St. Patrick's Day
St. Patrick's Day is celebrated in the whole of Ireland on 17 March, in honour of St Patrick, the patron saint of Ireland.
Who was St. Patrick?
Saint Patrick, the patron saint of Ireland, is credited with bringing Christianity to Ireland.
He was born in Wales somewhere around AD 385.
He was carried off by Irish pirates and spent six years in slavery before escaping to France.
There he entered a Catholic monastery. In 432 AD he was sent as a Bishop back to Ireland to continue the missionary work already begun there. Despite the fact that the Druids were still very powerful there, Patrick, with the help of three other bishops, built more than 50 cathedrals and united the islanders in one faith.
Of the many legends about St Patrick which survive in Ireland, one in particular has been preserved in the Irish folklore. It is about how St Patrick rid “the Emerald Isle” of snakes. He died on 17th March in AD 461 and this day has since been commemorated as St. Patrick’s Day.
What is the national emblem of Ireland?
The national emblem of Ireland is the Shamrock (a clover-like plant).
Patrick used the three-leaved shamrock to explain how the Trinity of the Father,
Son and Holy Spirit could exist as separate parts of the same being. His followers took to wearing a shamrock in celebration.
Every Irishman should wear a shamrock in his button hole on St. Patrick Day. An important note: if you should find yourself in New York City or in Ireland on St Patrick Day, whatever you do,
do not wear orange, since it is associated with the struggle of Protestantism in Ireland.
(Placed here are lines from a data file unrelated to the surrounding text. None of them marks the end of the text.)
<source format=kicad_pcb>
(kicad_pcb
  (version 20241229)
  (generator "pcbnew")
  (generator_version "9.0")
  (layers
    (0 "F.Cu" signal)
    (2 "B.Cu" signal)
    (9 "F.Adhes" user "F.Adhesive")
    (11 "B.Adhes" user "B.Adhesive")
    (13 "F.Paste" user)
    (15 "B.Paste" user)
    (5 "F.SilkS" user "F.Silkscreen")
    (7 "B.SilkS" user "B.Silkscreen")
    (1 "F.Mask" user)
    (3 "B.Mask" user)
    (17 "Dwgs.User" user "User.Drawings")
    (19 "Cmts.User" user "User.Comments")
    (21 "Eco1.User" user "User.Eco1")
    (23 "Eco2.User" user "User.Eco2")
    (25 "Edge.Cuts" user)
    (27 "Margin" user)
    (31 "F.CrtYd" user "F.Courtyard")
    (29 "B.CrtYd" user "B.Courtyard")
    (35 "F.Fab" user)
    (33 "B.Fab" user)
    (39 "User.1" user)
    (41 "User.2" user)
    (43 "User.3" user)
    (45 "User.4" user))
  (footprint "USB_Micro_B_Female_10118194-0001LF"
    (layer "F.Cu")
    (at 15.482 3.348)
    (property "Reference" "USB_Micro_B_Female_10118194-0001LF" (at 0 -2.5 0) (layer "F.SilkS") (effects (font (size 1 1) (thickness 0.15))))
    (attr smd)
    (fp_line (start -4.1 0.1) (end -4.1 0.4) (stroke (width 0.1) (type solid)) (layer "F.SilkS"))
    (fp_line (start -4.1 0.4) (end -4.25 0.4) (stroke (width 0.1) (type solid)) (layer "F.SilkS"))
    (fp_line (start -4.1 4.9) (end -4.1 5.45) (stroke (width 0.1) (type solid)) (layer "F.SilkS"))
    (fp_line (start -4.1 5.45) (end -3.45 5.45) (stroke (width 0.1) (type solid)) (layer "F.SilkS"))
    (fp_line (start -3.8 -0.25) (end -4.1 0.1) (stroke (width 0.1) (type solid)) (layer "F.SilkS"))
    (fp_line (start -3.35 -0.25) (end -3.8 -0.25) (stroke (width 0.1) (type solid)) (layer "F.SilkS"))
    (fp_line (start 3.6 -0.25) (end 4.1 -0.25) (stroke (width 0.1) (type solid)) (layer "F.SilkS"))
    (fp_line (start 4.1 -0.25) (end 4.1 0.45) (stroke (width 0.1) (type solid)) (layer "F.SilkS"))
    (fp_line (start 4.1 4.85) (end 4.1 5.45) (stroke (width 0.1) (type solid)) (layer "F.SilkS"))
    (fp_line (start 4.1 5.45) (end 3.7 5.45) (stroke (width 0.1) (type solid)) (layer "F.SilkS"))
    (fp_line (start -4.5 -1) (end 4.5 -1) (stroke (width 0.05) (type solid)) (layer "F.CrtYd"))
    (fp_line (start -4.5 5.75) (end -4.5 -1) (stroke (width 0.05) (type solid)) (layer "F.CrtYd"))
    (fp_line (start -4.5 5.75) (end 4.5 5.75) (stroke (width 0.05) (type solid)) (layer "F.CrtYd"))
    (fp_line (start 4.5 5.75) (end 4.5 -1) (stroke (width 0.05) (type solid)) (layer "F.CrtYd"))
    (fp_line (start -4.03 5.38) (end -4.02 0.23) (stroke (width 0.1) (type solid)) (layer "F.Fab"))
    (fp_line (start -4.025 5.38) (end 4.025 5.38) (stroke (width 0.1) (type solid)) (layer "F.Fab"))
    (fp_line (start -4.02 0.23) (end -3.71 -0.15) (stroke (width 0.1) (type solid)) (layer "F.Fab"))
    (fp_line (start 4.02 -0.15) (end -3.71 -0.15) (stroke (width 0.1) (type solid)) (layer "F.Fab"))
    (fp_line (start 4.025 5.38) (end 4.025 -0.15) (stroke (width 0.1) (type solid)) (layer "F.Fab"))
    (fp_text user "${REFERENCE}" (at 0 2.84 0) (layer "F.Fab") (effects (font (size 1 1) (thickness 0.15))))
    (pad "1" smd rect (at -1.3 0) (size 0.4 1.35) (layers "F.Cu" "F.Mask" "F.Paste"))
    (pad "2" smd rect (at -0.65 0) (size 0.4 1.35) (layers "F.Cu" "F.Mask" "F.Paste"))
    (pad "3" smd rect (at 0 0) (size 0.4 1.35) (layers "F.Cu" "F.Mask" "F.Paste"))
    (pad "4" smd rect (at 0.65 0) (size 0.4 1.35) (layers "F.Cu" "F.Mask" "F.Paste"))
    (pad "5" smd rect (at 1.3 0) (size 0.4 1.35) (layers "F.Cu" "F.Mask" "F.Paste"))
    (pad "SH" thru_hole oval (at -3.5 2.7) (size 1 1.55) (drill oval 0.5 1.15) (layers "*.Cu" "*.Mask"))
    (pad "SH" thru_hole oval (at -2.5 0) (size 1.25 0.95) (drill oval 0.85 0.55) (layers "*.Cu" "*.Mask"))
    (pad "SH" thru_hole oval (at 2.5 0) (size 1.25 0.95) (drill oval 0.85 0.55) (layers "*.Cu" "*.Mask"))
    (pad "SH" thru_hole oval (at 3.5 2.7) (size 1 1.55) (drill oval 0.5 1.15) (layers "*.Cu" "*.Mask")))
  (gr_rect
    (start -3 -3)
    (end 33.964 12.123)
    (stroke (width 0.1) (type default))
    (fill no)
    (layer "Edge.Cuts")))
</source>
Wearing orange to a St Patrick’s Day parade could be as suicidal as a matador wearing red
to a bull-fight.After the shamrock, the leprechaun is the second most popular symbol on
St Patrick Day.The leprechaun is an elf-like creature from Irish folklore. He is cunning,
ill-tempered and greedy.
You can never appease or make friends with a leprechaun, but if you are clever enough you may
trick him into taking you to his pot of gold well hidden at the end of the rainbow.